According to the National Institutes of Health, an estimated 63 million people are affected by chronic constipation. Chronic idiopathic constipation is a diagnosis given to those who experience persistent constipation and do not respond to standard treatment. In addition, an estimated 15.3 million people are affected by IBS. IBS-C is a subtype characterized mainly by abdominal pain and by hard or lumpy stools at least 25% of the time and loose or watery stools less than 25% of the time.
Linzess is a capsule taken once daily on an empty stomach, at least 30 minutes before the first meal of the day. The drug helps relieve constipation by helping bowel movements to occur more often. In IBS-C, it may also help to ease abdominal pain.
The safety and effectiveness of Linzess for the management of IBS-C were established in two double-blind studies.
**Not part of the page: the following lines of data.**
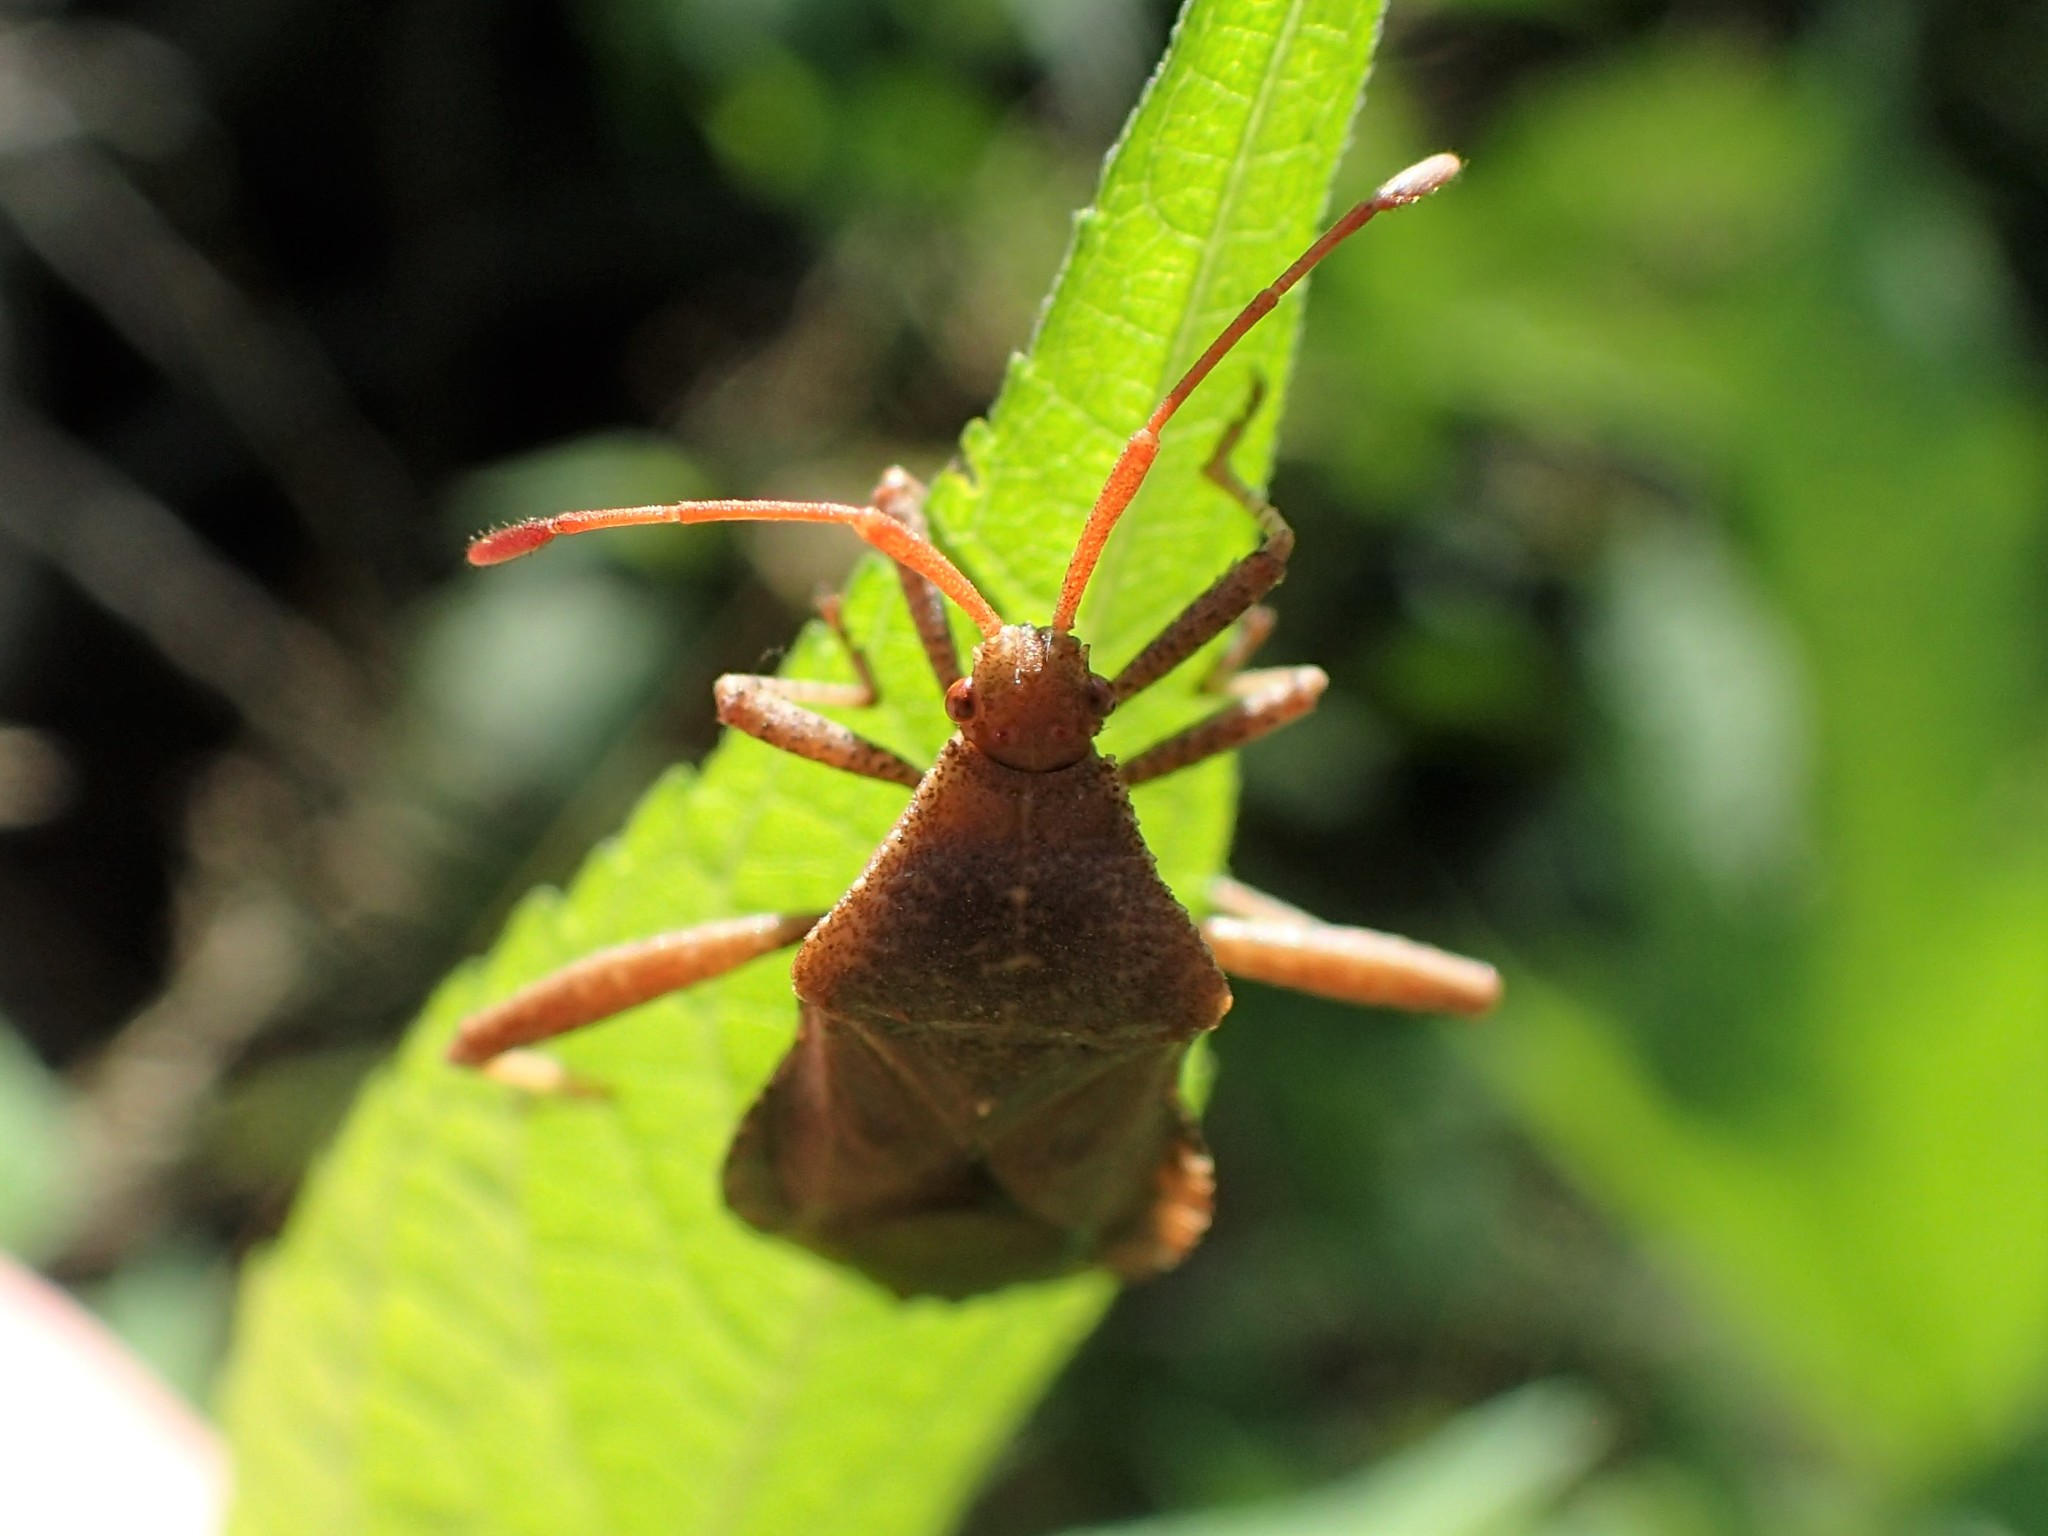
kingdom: Animalia
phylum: Arthropoda
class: Insecta
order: Hemiptera
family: Coreidae
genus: Euthochtha
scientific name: Euthochtha galeator
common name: Helmeted squash bug
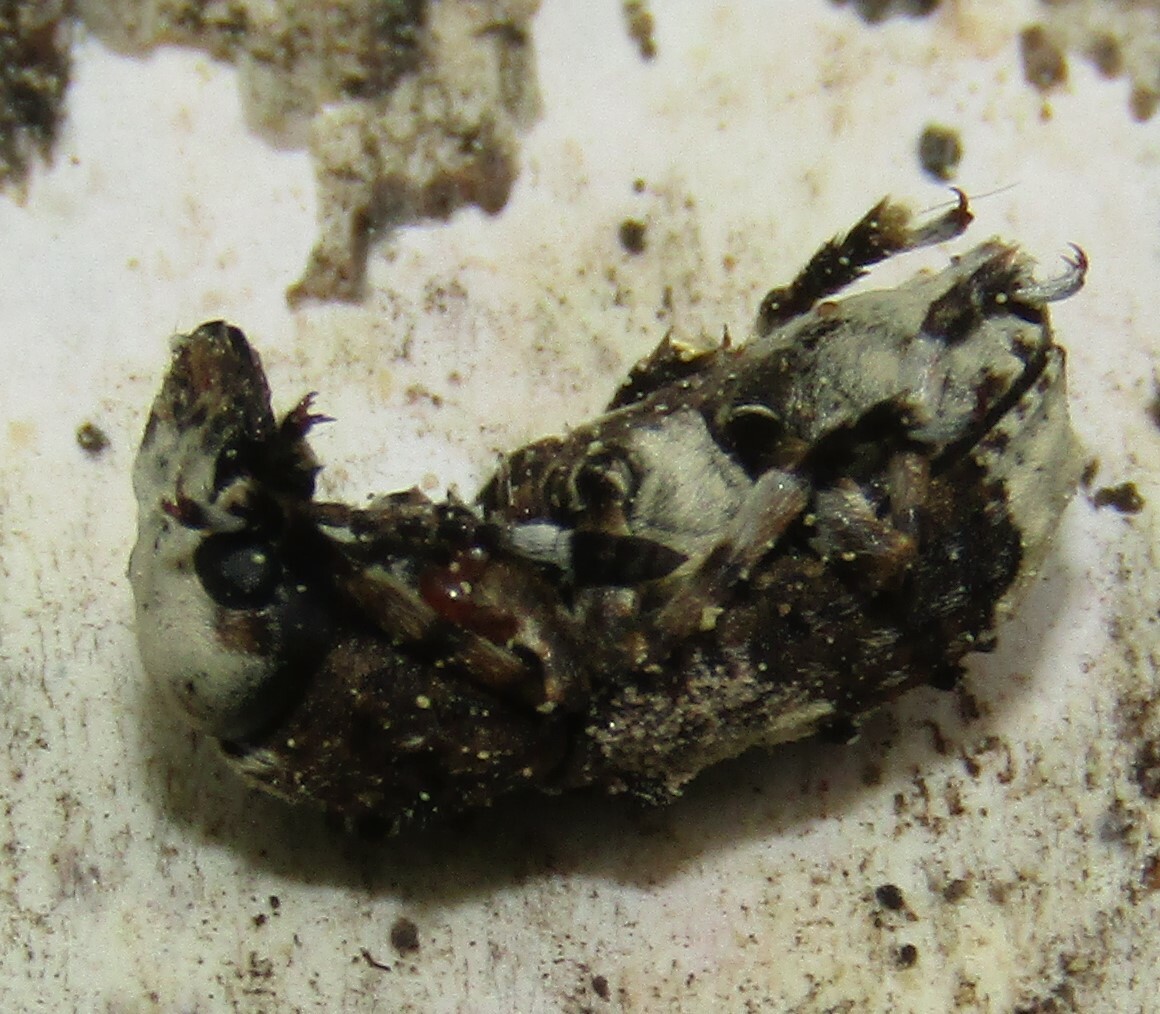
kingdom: Animalia
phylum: Arthropoda
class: Insecta
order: Coleoptera
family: Anthribidae
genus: Platystomos
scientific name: Platystomos albinus
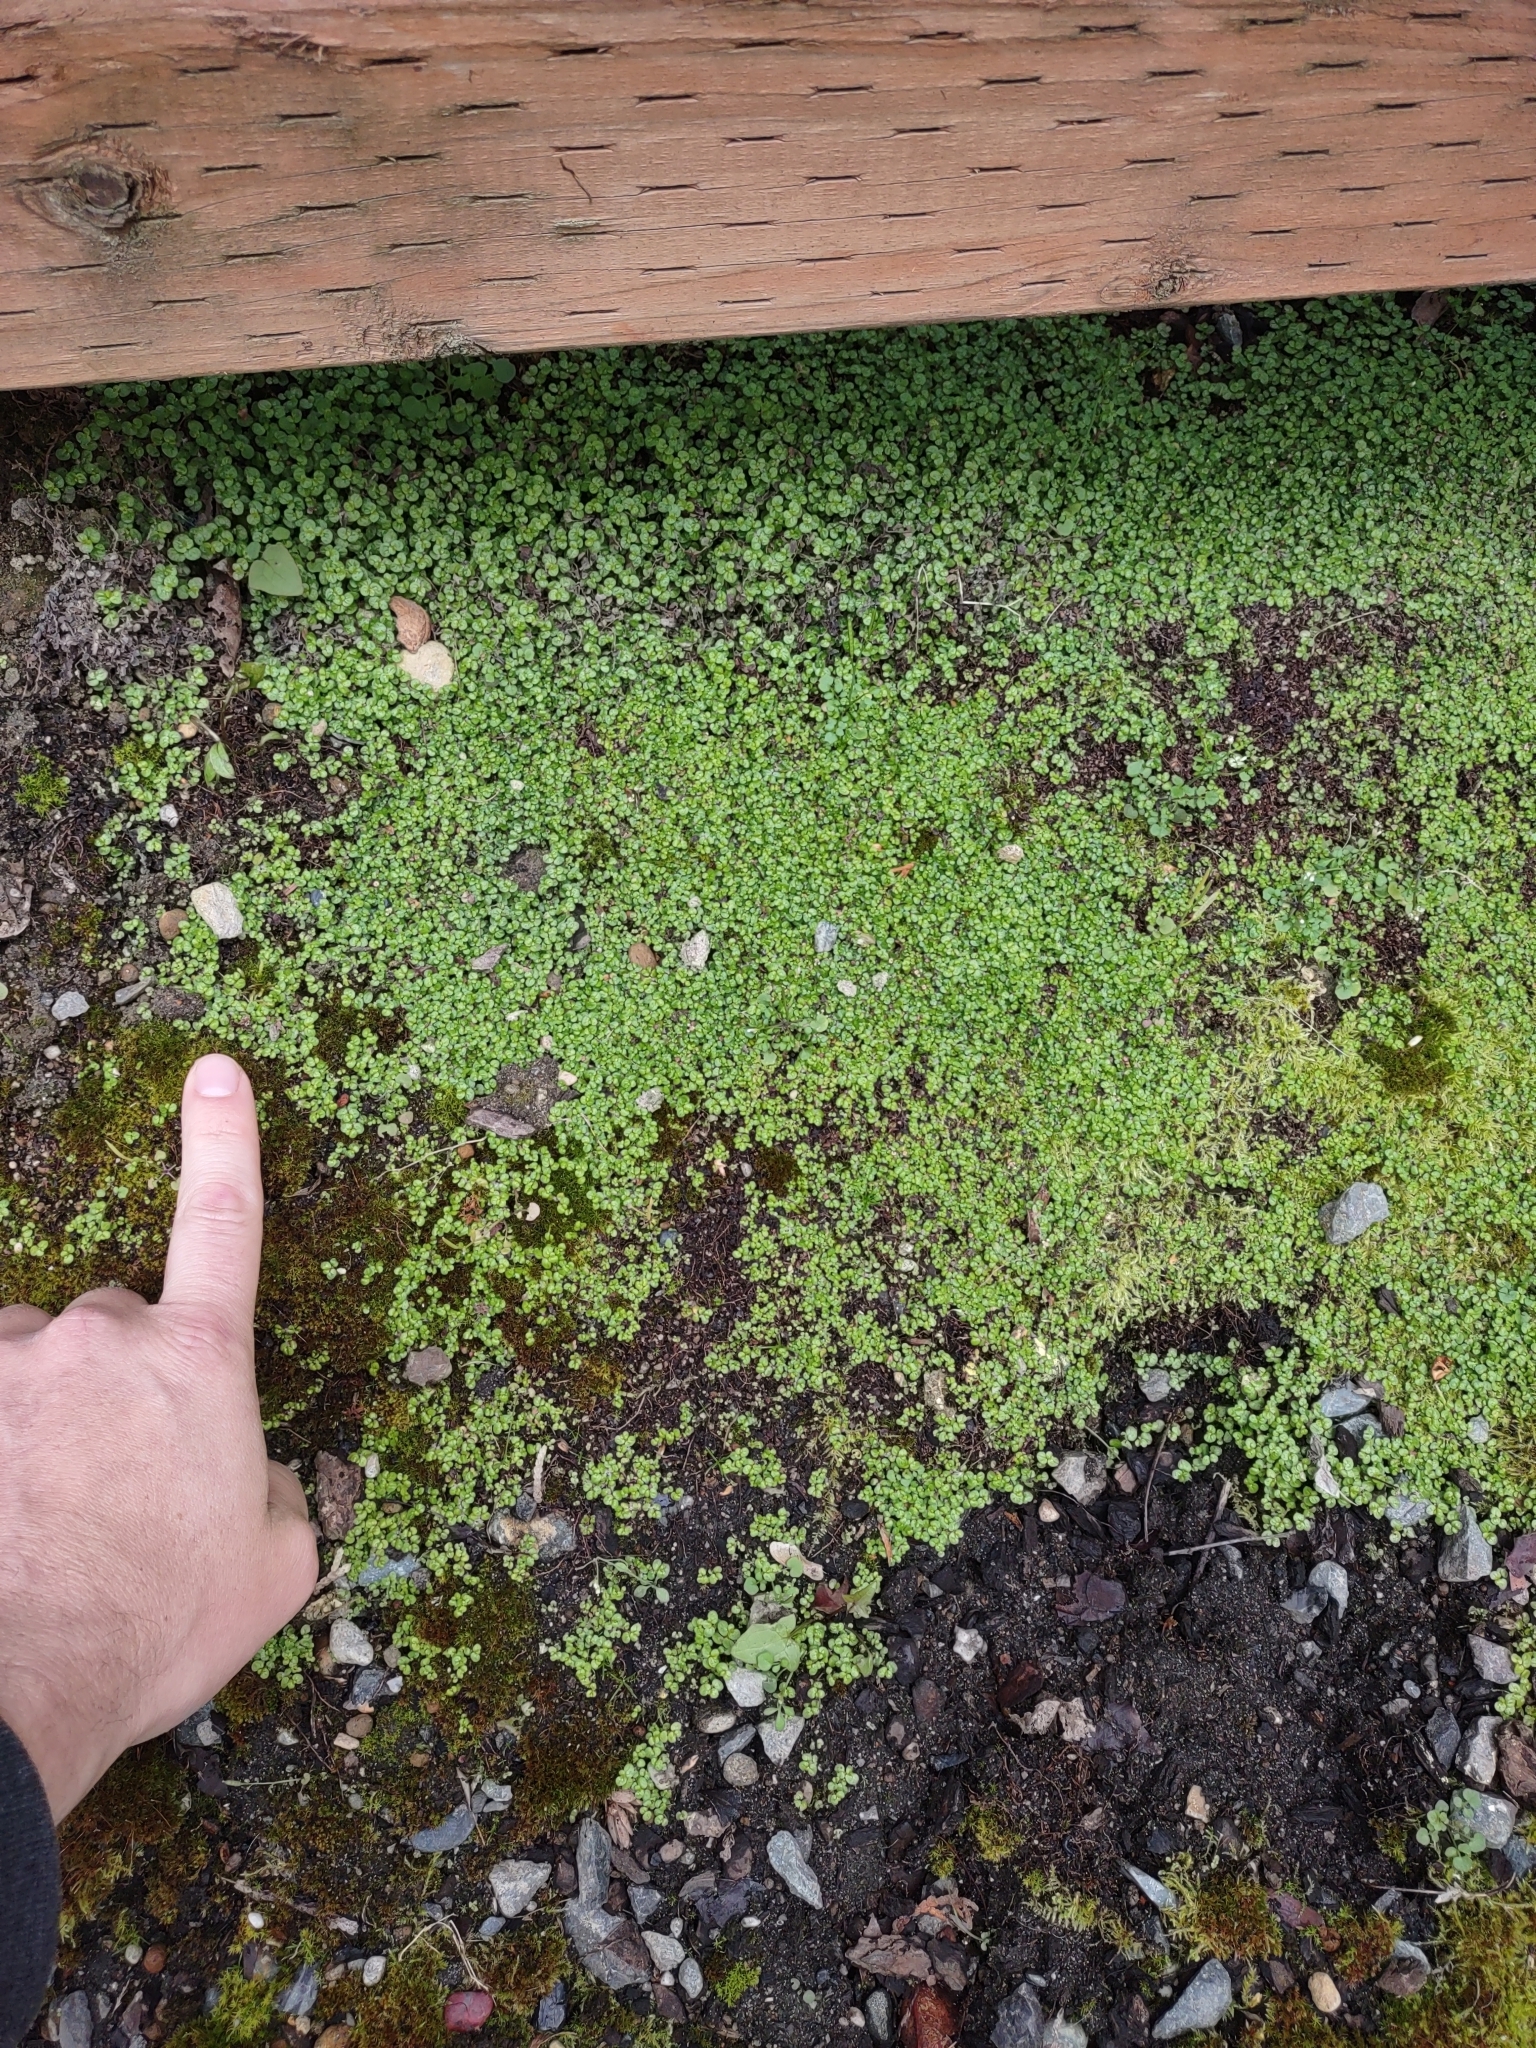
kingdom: Plantae
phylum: Tracheophyta
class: Magnoliopsida
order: Rosales
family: Urticaceae
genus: Soleirolia
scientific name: Soleirolia soleirolii
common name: Mind-your-own-business
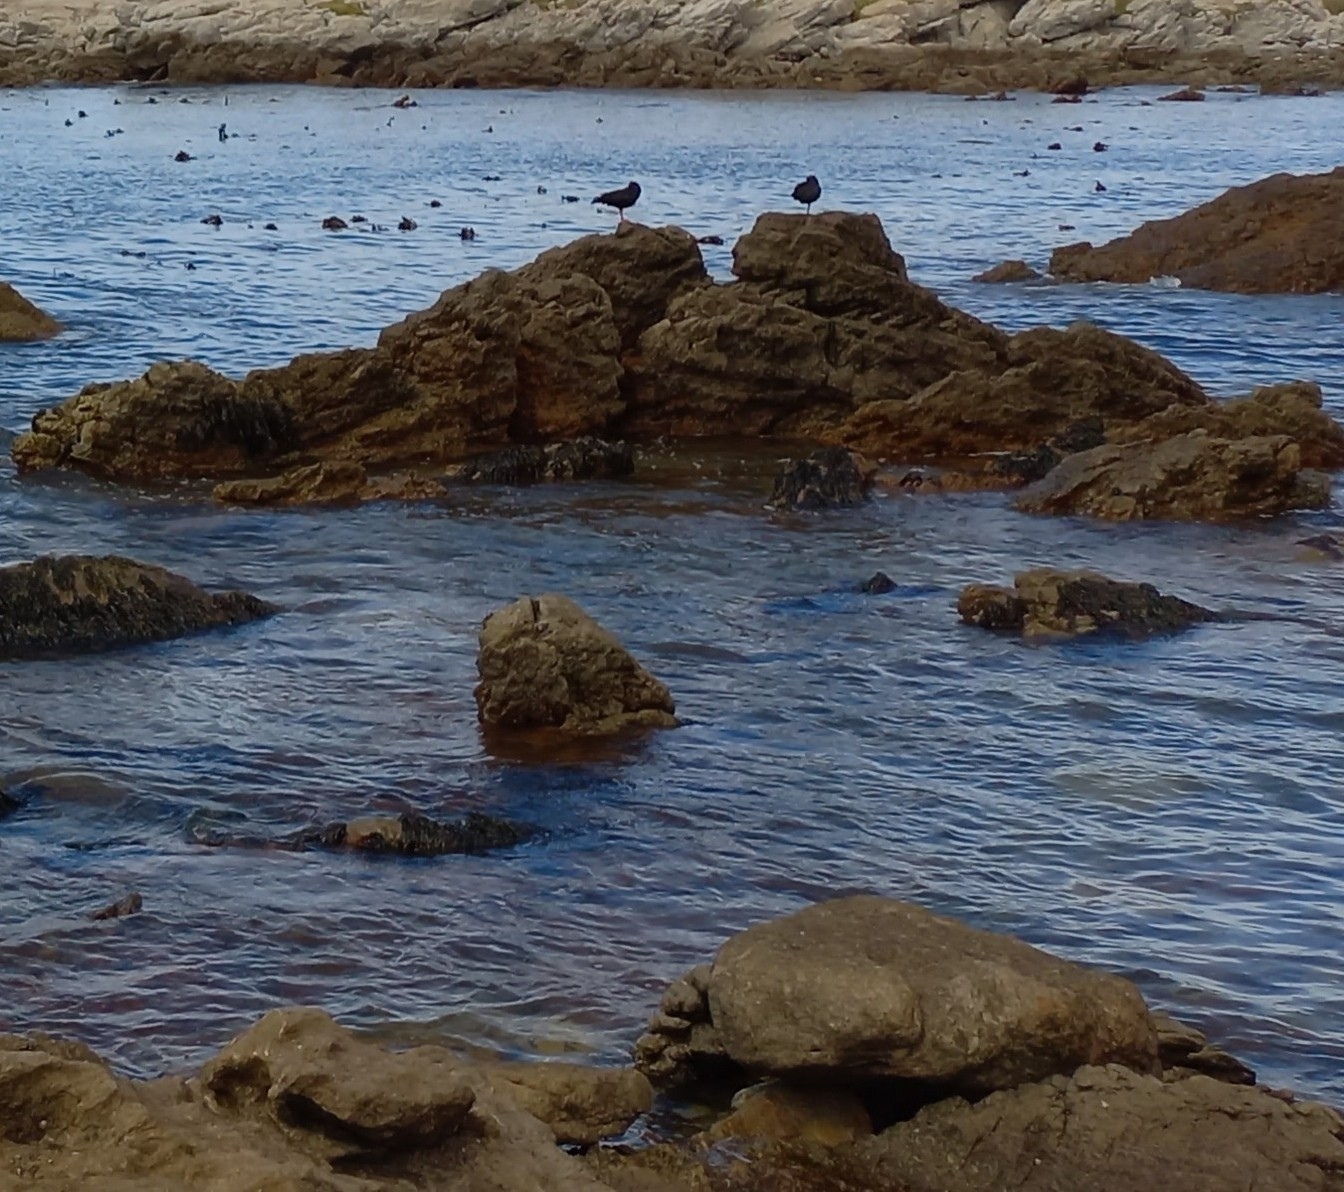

A total of 1,604 patients were randomly assigned to receive Linzess (290 mcg) or placebo for at least 12 weeks. Linzess was more effective in reducing the amount of abdominal pain and in increasing the number of complete spontaneous bowel movements compared with placebo.
The safety and effectiveness of Linzess for the management of chronic idiopathic constipation also were established in two double-blind studies. A total of 1,272 patients were randomly assigned to receive Linzess (145 mcg or 290 mcg) or placebo for 12 weeks. Patients taking Linzess experienced more complete spontaneous bowel movements than did those taking placebo. The 290-mcg dose of Linzess is not approved for chronic constipation because studies indicated that it was no more effective than the 145-mcg dose.
Linzess was approved with a Boxed Warning to alert patients and healthcare professionals that the drug should not be used in patients 16 years of age and younger. Diarrhea was the most common side effect reported during clinical studies.
Linzess is marketed by Ironwood Pharmaceuticals Inc., based in Cambridge, Mass.